- **What to do**: In the copy you make, keep each entry exactly as it is and leave out all images.
-- Exercise data follows --
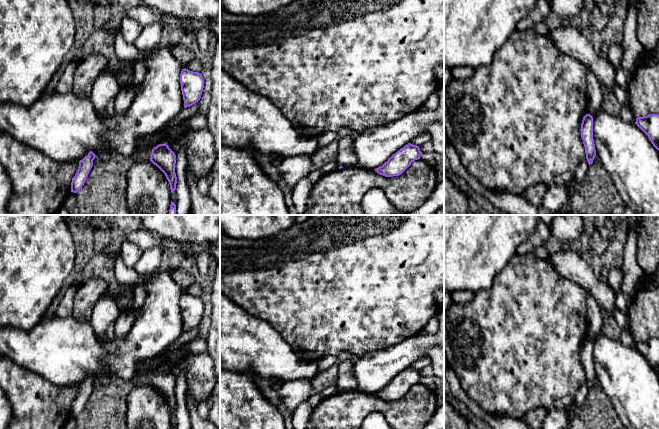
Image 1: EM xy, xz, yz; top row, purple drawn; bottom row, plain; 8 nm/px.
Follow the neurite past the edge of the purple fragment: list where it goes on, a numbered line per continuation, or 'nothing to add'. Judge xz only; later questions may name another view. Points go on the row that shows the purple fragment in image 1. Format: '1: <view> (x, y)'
nothing to add

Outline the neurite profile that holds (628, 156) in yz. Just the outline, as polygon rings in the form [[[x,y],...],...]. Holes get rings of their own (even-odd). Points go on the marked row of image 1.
[[[600,109],[592,117],[596,155],[615,184],[624,206],[632,209],[635,215],[659,215],[658,150],[636,124]]]

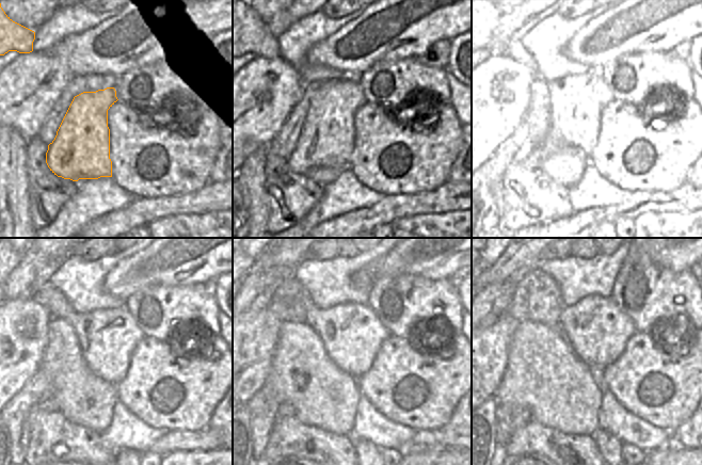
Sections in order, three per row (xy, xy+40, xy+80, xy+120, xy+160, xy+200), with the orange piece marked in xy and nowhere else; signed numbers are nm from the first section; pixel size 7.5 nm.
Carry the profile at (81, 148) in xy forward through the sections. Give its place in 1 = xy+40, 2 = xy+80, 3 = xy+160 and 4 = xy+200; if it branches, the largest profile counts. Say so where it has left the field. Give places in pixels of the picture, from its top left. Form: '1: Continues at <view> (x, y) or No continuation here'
1: Continues at xy+40 (328, 135)
2: Continues at xy+80 (576, 101)
3: Continues at xy+160 (352, 334)
4: Continues at xy+200 (597, 331)

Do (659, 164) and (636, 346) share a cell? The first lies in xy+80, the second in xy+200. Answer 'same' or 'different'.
same

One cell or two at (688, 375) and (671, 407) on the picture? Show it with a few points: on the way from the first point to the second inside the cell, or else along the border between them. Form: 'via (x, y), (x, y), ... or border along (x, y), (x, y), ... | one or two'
via (683, 383), (676, 389), (676, 394), (671, 400) | one

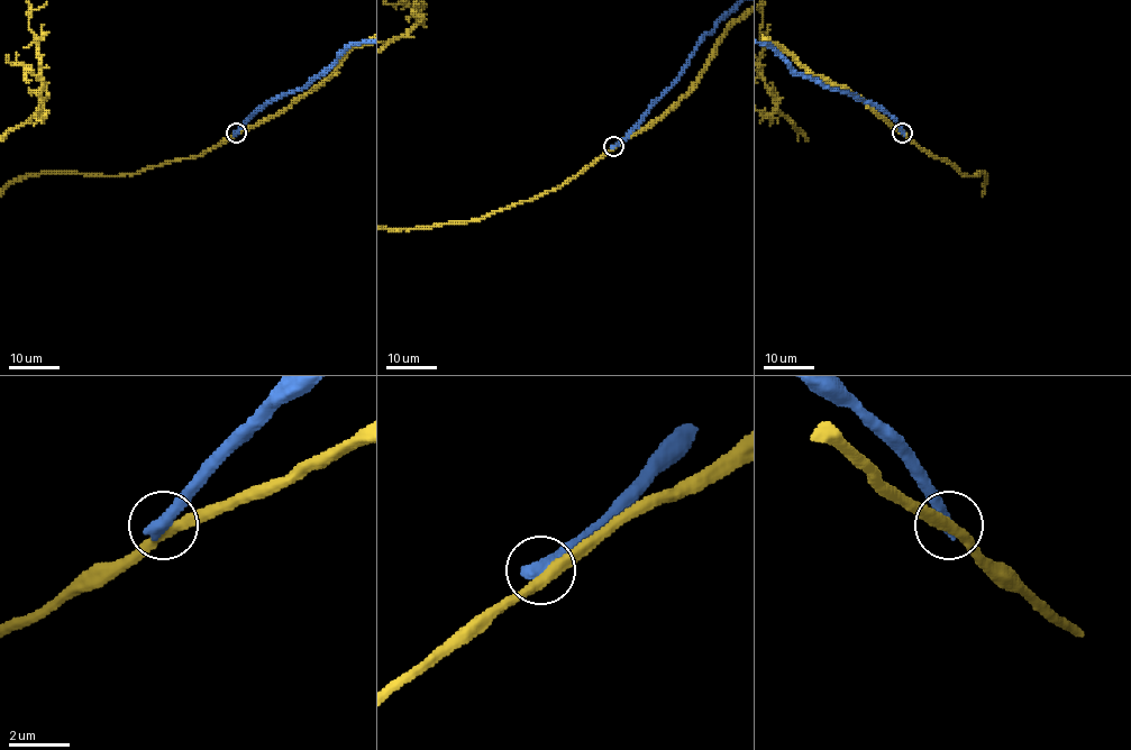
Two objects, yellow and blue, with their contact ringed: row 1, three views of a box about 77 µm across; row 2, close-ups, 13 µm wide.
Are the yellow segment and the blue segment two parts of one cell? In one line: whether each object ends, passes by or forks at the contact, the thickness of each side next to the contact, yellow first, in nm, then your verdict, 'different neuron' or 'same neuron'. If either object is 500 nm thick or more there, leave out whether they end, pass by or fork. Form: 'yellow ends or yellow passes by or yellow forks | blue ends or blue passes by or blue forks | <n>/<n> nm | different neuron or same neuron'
360/500 nm | different neuron

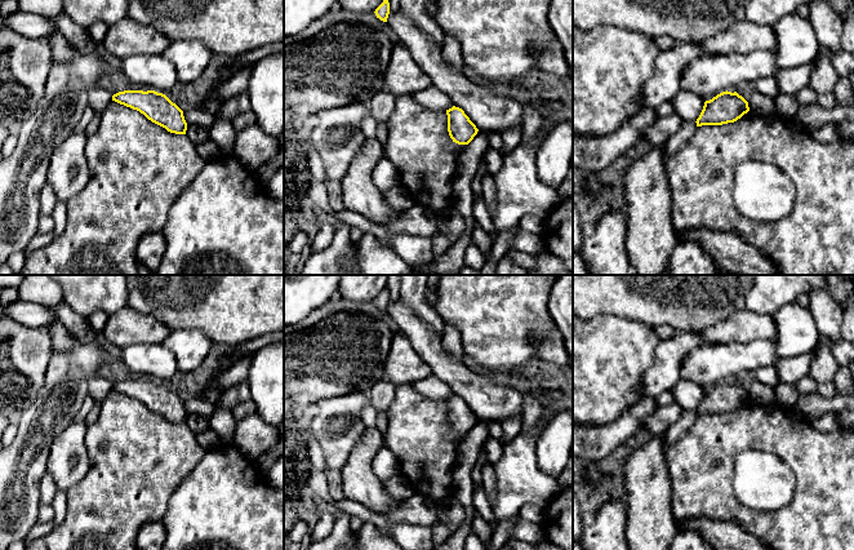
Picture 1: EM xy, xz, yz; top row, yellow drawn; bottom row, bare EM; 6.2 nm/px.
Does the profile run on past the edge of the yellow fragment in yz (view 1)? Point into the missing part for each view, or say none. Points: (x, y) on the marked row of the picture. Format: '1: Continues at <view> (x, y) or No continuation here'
1: No continuation here

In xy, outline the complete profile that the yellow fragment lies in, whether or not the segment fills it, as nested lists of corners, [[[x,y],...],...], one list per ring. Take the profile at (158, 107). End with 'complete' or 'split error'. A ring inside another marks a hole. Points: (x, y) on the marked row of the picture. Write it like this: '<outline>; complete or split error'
[[[124,90],[114,94],[112,101],[139,111],[148,120],[170,133],[186,134],[187,123],[183,111],[163,93]]]; complete

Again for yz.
[[[722,92],[704,102],[697,127],[734,123],[750,111],[748,102],[737,92]]]; complete

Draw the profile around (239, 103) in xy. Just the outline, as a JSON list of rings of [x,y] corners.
[[[246,92],[239,93],[222,103],[222,107],[214,115],[214,119],[223,117],[230,121],[241,112],[246,112],[250,110],[250,99]]]

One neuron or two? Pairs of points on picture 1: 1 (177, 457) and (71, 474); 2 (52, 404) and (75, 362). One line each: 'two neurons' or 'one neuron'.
-- Exercise data concluded --
- **Exercise solution**:
Image 1: EM xy, xz, yz; top row, purple drawn; bottom row, plain; 8 nm/px.
Follow the neurite past the edge of the purple fragment: list where it goes on, a numbered line per continuation, or 'nothing to add'. Judge xz only; later questions may name another view. Points go on the row that shows the purple fragment in image 1. Format: '1: <view> (x, y)'
nothing to add

Outline the neurite profile that holds (628, 156) in yz. Just the outline, as polygon rings in the form [[[x,y],...],...]. Holes get rings of their own (even-odd). Points go on the marked row of image 1.
[[[600,109],[592,117],[596,155],[615,184],[624,206],[632,209],[635,215],[659,215],[658,150],[636,124]]]

Sections in order, three per row (xy, xy+40, xy+80, xy+120, xy+160, xy+200), with the orange piece marked in xy and nowhere else; signed numbers are nm from the first section; pixel size 7.5 nm.
Carry the profile at (81, 148) in xy forward through the sections. Give its place in 1 = xy+40, 2 = xy+80, 3 = xy+160 and 4 = xy+200; if it branches, the largest profile counts. Say so where it has left the field. Give places in pixels of the picture, from its top left. Form: '1: Continues at <view> (x, y) or No continuation here'
1: Continues at xy+40 (328, 135)
2: Continues at xy+80 (576, 101)
3: Continues at xy+160 (352, 334)
4: Continues at xy+200 (597, 331)

Do (659, 164) and (636, 346) share a cell? The first lies in xy+80, the second in xy+200. Answer 'same' or 'different'.
same

One cell or two at (688, 375) and (671, 407) on the picture? Show it with a few points: on the way from the first point to the second inside the cell, or else along the border between them. Form: 'via (x, y), (x, y), ... or border along (x, y), (x, y), ... | one or two'
via (683, 383), (676, 389), (676, 394), (671, 400) | one

Two objects, yellow and blue, with their contact ringed: row 1, three views of a box about 77 µm across; row 2, close-ups, 13 µm wide.
Are the yellow segment and the blue segment two parts of one cell? In one line: whether each object ends, passes by or forks at the contact, the thickness of each side next to the contact, yellow first, in nm, then your verdict, 'different neuron' or 'same neuron'. If either object is 500 nm thick or more there, leave out whether they end, pass by or fork. Form: 'yellow ends or yellow passes by or yellow forks | blue ends or blue passes by or blue forks | <n>/<n> nm | different neuron or same neuron'
360/500 nm | different neuron

Picture 1: EM xy, xz, yz; top row, yellow drawn; bottom row, bare EM; 6.2 nm/px.
Does the profile run on past the edge of the yellow fragment in yz (view 1)? Point into the missing part for each view, or say none. Points: (x, y) on the marked row of the picture. Format: '1: Continues at <view> (x, y) or No continuation here'
1: No continuation here

In xy, outline the complete profile that the yellow fragment lies in, whether or not the segment fills it, as nested lists of corners, [[[x,y],...],...], one list per ring. Take the profile at (158, 107). End with 'complete' or 'split error'. A ring inside another marks a hole. Points: (x, y) on the marked row of the picture. Write it like this: '<outline>; complete or split error'
[[[124,90],[114,94],[112,101],[139,111],[148,120],[170,133],[186,134],[187,123],[183,111],[163,93]]]; complete

Again for yz.
[[[722,92],[704,102],[697,127],[734,123],[750,111],[748,102],[737,92]]]; complete

Draw the profile around (239, 103) in xy. Just the outline, as a JSON list of rings of [x,y] corners.
[[[246,92],[239,93],[222,103],[222,107],[214,115],[214,119],[223,117],[230,121],[241,112],[246,112],[250,110],[250,99]]]

One neuron or two? Pairs of points on picture 1: 1 (177, 457) and (71, 474); 2 (52, 404) and (75, 362). One line each: 'two neurons' or 'one neuron'.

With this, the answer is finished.